- _Required work_
Since the pictures are not wanted, copy only the text of every record exactly.

- _Data section_
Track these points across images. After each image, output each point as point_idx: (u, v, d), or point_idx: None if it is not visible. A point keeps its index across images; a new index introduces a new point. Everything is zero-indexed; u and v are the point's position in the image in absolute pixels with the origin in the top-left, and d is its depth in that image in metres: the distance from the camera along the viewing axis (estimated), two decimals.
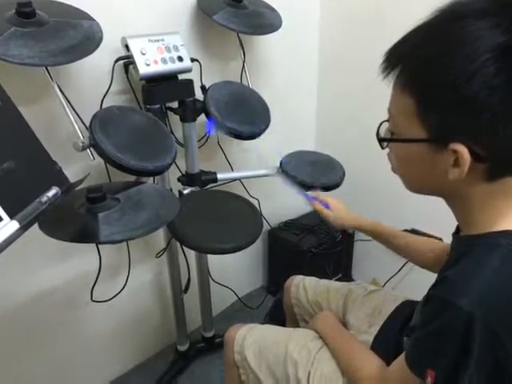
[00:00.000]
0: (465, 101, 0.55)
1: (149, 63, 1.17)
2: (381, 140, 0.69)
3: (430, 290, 0.66)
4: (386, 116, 0.69)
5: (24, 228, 0.65)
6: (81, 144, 1.02)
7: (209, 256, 1.58)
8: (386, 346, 0.93)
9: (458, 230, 0.76)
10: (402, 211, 1.69)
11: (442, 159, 0.60)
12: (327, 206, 1.14)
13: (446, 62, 0.55)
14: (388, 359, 0.80)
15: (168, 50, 1.22)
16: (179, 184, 1.40)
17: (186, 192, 1.34)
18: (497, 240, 0.62)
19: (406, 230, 1.66)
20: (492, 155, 0.58)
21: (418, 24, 0.60)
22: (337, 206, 1.14)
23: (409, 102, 0.60)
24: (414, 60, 0.59)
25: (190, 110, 1.29)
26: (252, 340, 1.04)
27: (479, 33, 0.53)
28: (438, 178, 0.63)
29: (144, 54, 1.16)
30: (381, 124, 0.70)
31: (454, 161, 0.59)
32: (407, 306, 1.04)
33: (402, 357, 0.70)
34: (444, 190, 0.67)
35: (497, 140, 0.56)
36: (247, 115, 1.35)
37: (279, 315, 1.57)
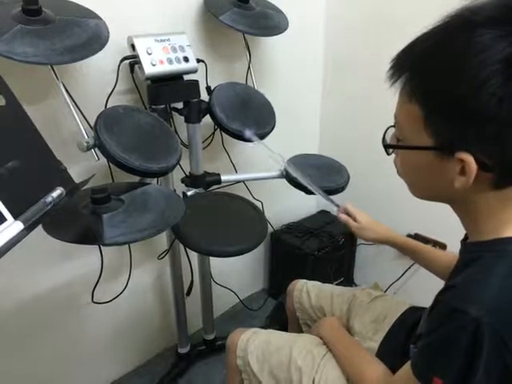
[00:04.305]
0: (472, 111, 0.54)
1: (154, 63, 1.16)
2: (386, 146, 0.69)
3: (437, 296, 0.65)
4: (390, 120, 0.68)
5: (28, 229, 0.63)
6: (85, 144, 1.00)
7: (211, 258, 1.57)
8: (391, 353, 0.92)
9: (466, 237, 0.75)
10: (404, 216, 1.68)
11: (449, 167, 0.59)
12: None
13: (454, 73, 0.55)
14: (394, 367, 0.79)
15: (174, 50, 1.21)
16: (183, 185, 1.39)
17: (189, 193, 1.33)
18: (505, 247, 0.62)
19: (408, 235, 1.65)
20: (499, 165, 0.57)
21: (427, 30, 0.59)
22: (365, 219, 1.11)
23: (416, 110, 0.60)
24: (422, 69, 0.59)
25: (194, 111, 1.28)
26: (255, 345, 1.03)
27: (488, 43, 0.52)
28: (444, 186, 0.62)
29: (150, 54, 1.15)
30: (387, 130, 0.69)
31: (460, 169, 0.58)
32: (413, 313, 1.02)
33: (407, 364, 0.69)
34: (450, 197, 0.66)
35: (504, 150, 0.56)
36: (252, 117, 1.34)
37: (280, 318, 1.56)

- _Solution_
Track these points across images. After each image, output each point as point_idx: (u, v, d), or point_idx: None if it is not visible. A point keeps its index across images; a new index introduces a new point. Everything is zero-indexed; u and v are the point's position in the image in absolute pixels with the origin in the top-left, and d is its depth in that image in metres: the distance from the camera along the viewing axis (estimated), two decimals.
[00:00.000]
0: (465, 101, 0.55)
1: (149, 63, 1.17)
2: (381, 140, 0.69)
3: (430, 290, 0.66)
4: (386, 116, 0.69)
5: (24, 228, 0.65)
6: (81, 144, 1.02)
7: (209, 256, 1.58)
8: (386, 346, 0.93)
9: (458, 230, 0.76)
10: (402, 211, 1.69)
11: (442, 159, 0.60)
12: (327, 206, 1.14)
13: (446, 62, 0.55)
14: (388, 359, 0.80)
15: (168, 50, 1.22)
16: (179, 184, 1.40)
17: (186, 192, 1.34)
18: (497, 240, 0.62)
19: (406, 230, 1.66)
20: (492, 155, 0.58)
21: (418, 24, 0.60)
22: (337, 206, 1.14)
23: (409, 102, 0.60)
24: (414, 60, 0.59)
25: (190, 110, 1.29)
26: (252, 340, 1.04)
27: (479, 33, 0.53)
28: (438, 178, 0.63)
29: (144, 54, 1.16)
30: (381, 124, 0.70)
31: (454, 161, 0.59)
32: (407, 306, 1.04)
33: (402, 357, 0.70)
34: (444, 190, 0.67)
35: (497, 140, 0.56)
36: (247, 115, 1.35)
37: (279, 315, 1.57)
[00:04.305]
0: (472, 111, 0.54)
1: (154, 63, 1.16)
2: (386, 146, 0.69)
3: (437, 296, 0.65)
4: (390, 120, 0.68)
5: (28, 229, 0.63)
6: (85, 144, 1.00)
7: (211, 258, 1.57)
8: (391, 353, 0.92)
9: (466, 237, 0.75)
10: (404, 216, 1.68)
11: (449, 167, 0.59)
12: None
13: (454, 73, 0.55)
14: (394, 367, 0.79)
15: (174, 50, 1.21)
16: (183, 185, 1.39)
17: (189, 193, 1.33)
18: (505, 247, 0.62)
19: (408, 235, 1.65)
20: (499, 165, 0.57)
21: (427, 30, 0.59)
22: (365, 219, 1.11)
23: (416, 110, 0.60)
24: (422, 69, 0.59)
25: (194, 111, 1.28)
26: (255, 345, 1.03)
27: (488, 43, 0.52)
28: (444, 186, 0.62)
29: (150, 54, 1.15)
30: (387, 130, 0.69)
31: (460, 169, 0.58)
32: (413, 313, 1.02)
33: (407, 364, 0.69)
34: (450, 197, 0.66)
35: (504, 150, 0.56)
36: (252, 117, 1.34)
37: (280, 318, 1.56)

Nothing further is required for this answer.